In einer digitalen, anonymen Welt wird eins immer wichtiger: die Nähe zu den Ursprüngen. Das gilt auch für Lebensmittel. Im letzten Jahrzehnt wurden viele kleine Metzgereien und Bäckereien von großen Supermarktketten ersetzt. Jetzt zeigt sich die Gegenbewegung. Es soll vorbei sein mit bis zur Unkenntlichkeit eingeschweißten Produkten aus dem Supermarkt um die Ecke. Der neue Trend „Meet-Food“ treibt die Menschen zurück in die Hofläden und Traditionsmetzgereien, um einen Blick hinter die Kulissen zu werfen.
Das Thema Essen ist in den letzten Jahren präsenter und vielschichtiger geworden, manch einer spricht schon von einer Art Ersatzreligion. Es ist die Macht, endlich etwas kontrollieren zu können, denn bei der Dynamik der aufkommenden Food-Trends könnte man sich fast selbst verlieren. Sollte ich Paleo ausprobieren, bin ich ein Flexitarier oder etwa ein Freetarier? Esse ich falsch? Was darf ich überhaupt noch essen?
Meet-Food setzt genau an diese Entwicklung an mit dem Ziel, uns zu besinnen und auf die Suche nach der verlorenen Beziehung zu Lebensmitteln zu begeben. Angestoßen wurde die Bewegung von den sogenannten „Foodies“. Sie wollen ausprobieren, Hintergründe zum Produkt erfahren und wenn möglich sogar die Produktionsstätten ihrer Lebensmittel besichtigen. Lebensmittel sollen nicht mehr nur gegessen, sondern vielmehr erlebt werden. Viele Vertriebe und Produzenten sind auf die Trendwelle aufgesprungen und inszenieren ihre Arbeit als Show. So lassen sie Konsumenten am ganz besonderen Prozess teilhaben und können diese von ihrer Qualität und ihrem Handwerk überzeugen. Sie geben den Kunden die Möglichkeit, eine Beziehung zum Produkt aufzubauen und es wieder mehr wertzuschätzen. Wer sich hier gut vermarkten kann und sein Handwerk in den Vordergrund stellt, ist klar im Vorteil. Aus der einfachen Käse-, Brot- oder Weinproduktion entsteht ein großes Event mit anschließender Verkostung. Der Kreativität sind keine Grenzen gesetzt.

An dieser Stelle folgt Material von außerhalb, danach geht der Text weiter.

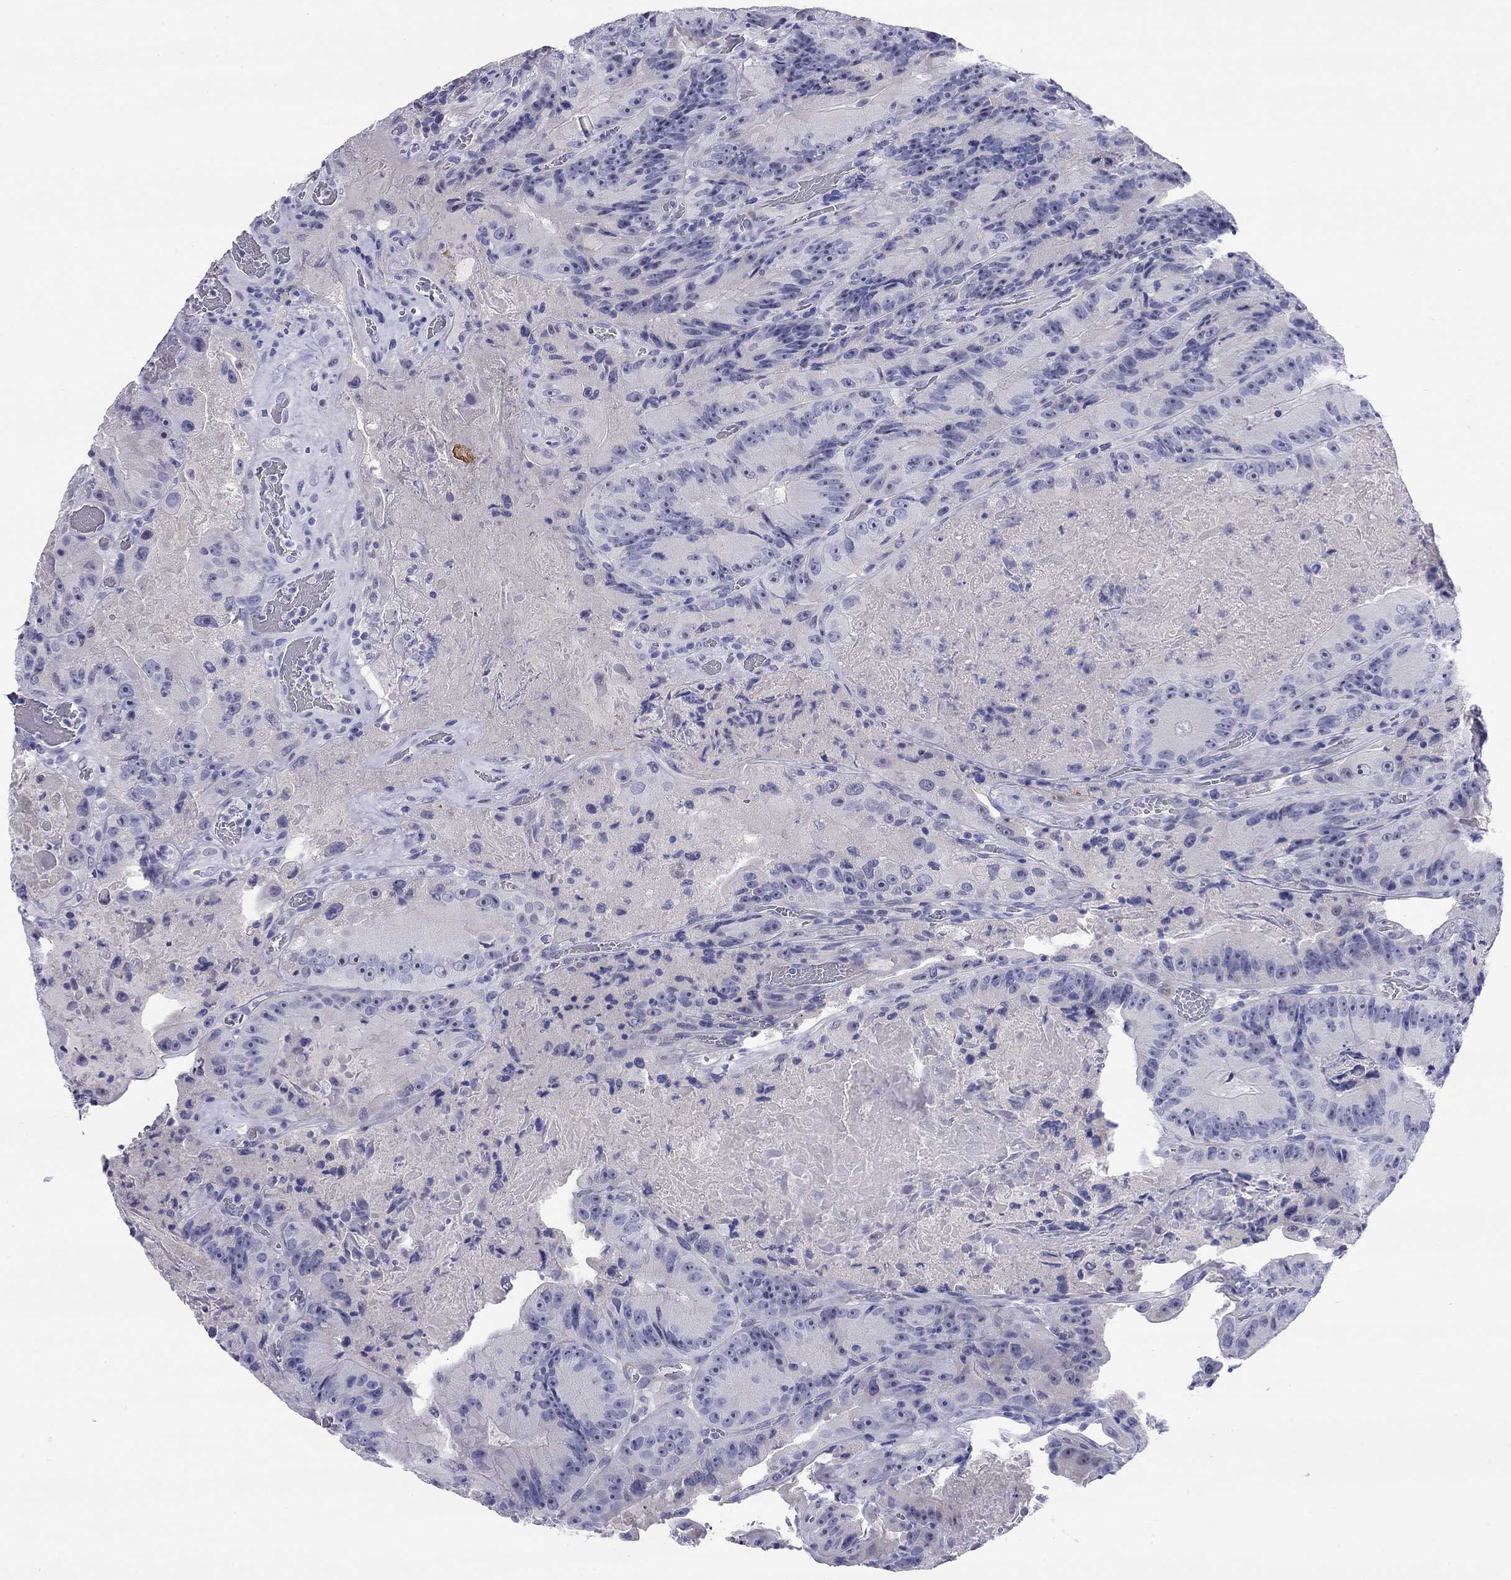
{"staining": {"intensity": "negative", "quantity": "none", "location": "none"}, "tissue": "colorectal cancer", "cell_type": "Tumor cells", "image_type": "cancer", "snomed": [{"axis": "morphology", "description": "Adenocarcinoma, NOS"}, {"axis": "topography", "description": "Colon"}], "caption": "Tumor cells show no significant positivity in adenocarcinoma (colorectal). Brightfield microscopy of immunohistochemistry stained with DAB (brown) and hematoxylin (blue), captured at high magnification.", "gene": "CMYA5", "patient": {"sex": "female", "age": 86}}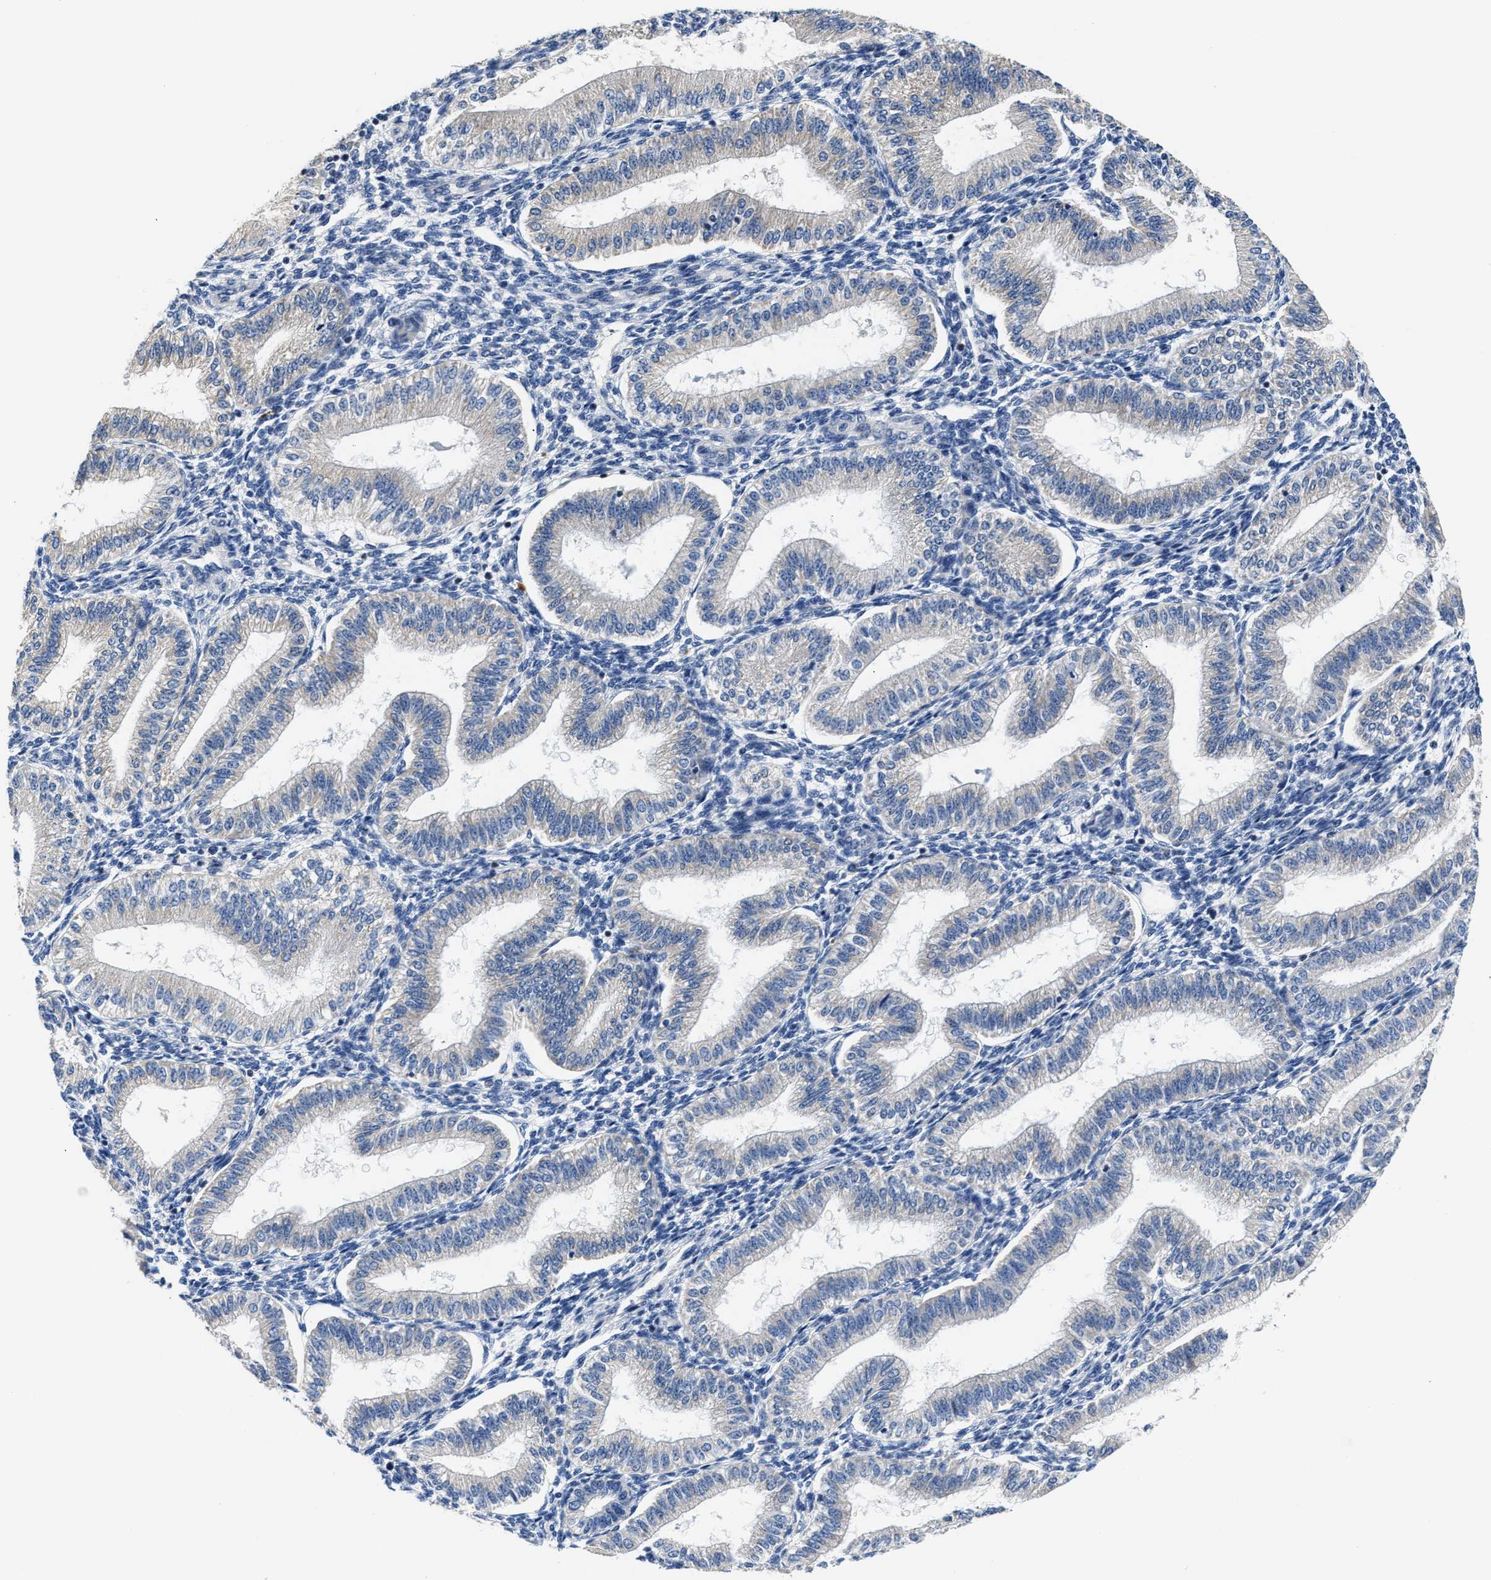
{"staining": {"intensity": "negative", "quantity": "none", "location": "none"}, "tissue": "endometrium", "cell_type": "Cells in endometrial stroma", "image_type": "normal", "snomed": [{"axis": "morphology", "description": "Normal tissue, NOS"}, {"axis": "topography", "description": "Endometrium"}], "caption": "Immunohistochemistry (IHC) image of unremarkable endometrium: endometrium stained with DAB shows no significant protein positivity in cells in endometrial stroma. Brightfield microscopy of IHC stained with DAB (3,3'-diaminobenzidine) (brown) and hematoxylin (blue), captured at high magnification.", "gene": "FAM185A", "patient": {"sex": "female", "age": 39}}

Das beste Beispiel hierfür: die Bäckerei Hardt aus Köln. Regelmäßig veranstaltet sie erfolgreich Backevents für Klein und Groß. Beim Kneten, Rollen und Rühren zeigt sich für viele zum ersten Mal, wie viel Arbeit und Mühe hinter einem einzigen Brot steckt. Am Ende kann jeder stolz auf sein Ergebnis sein: ein eigenes Brot mit viel Liebe und regionalen Inhaltsstoffen gebacken zu haben.
Wer im wahrsten Sinne des Wortes zu den Wurzeln zurück will, baut selbst an. Den aufkommenden Trend haben auch viele Landwirte für sich genutzt. Sie vermieten ihre bereits bestellten Felder an Interessierte. So geben sie Stadtmenschen die Chance, einen Schritt in Richtung Selbstversorgung zu wagen. Durch die langjährige Erfahrung und Unterstützung der Landwirte kann so jeder zum Gemüsegärtner werden. Wer jedoch kein ganzes Feld bewirtschaften will, dem kommt die Industrie anders entgegen. Unternehmen stürmen den Markt mit Innovationen, die den Konsumenten die Lebensmittel näher bringen sollen. So gibt es bereits einige kleine Gewächshäuser für die Großstadtfamilie. Die Samen werden in einen speziellen Topf gepflanzt, welcher sich mithilfe einer App mit den Personen verbindet. Sie werden so immer über die besonderen Bedürfnisse informiert, ohne großes Hintergrundwissen mitzubringen und können ihrer Pflanze mit Erfolgsgarantie beim Wachsen zuschauen.
Der Trend „Meet-Food“ fasst das aufkommende Interesse gegenüber den konsumierten Lebensmitteln in einem Begriff zusammen. Wohin sich der Hype entwickeln wird, ist unklar. Eins zeichnet sich jedoch deutlich ab: Lebensmittel sind mehr als nur ein reines Mittel zum Überleben und schaffen durch ihre sozialen Events den Gegentrend zur digitalen Anonymität.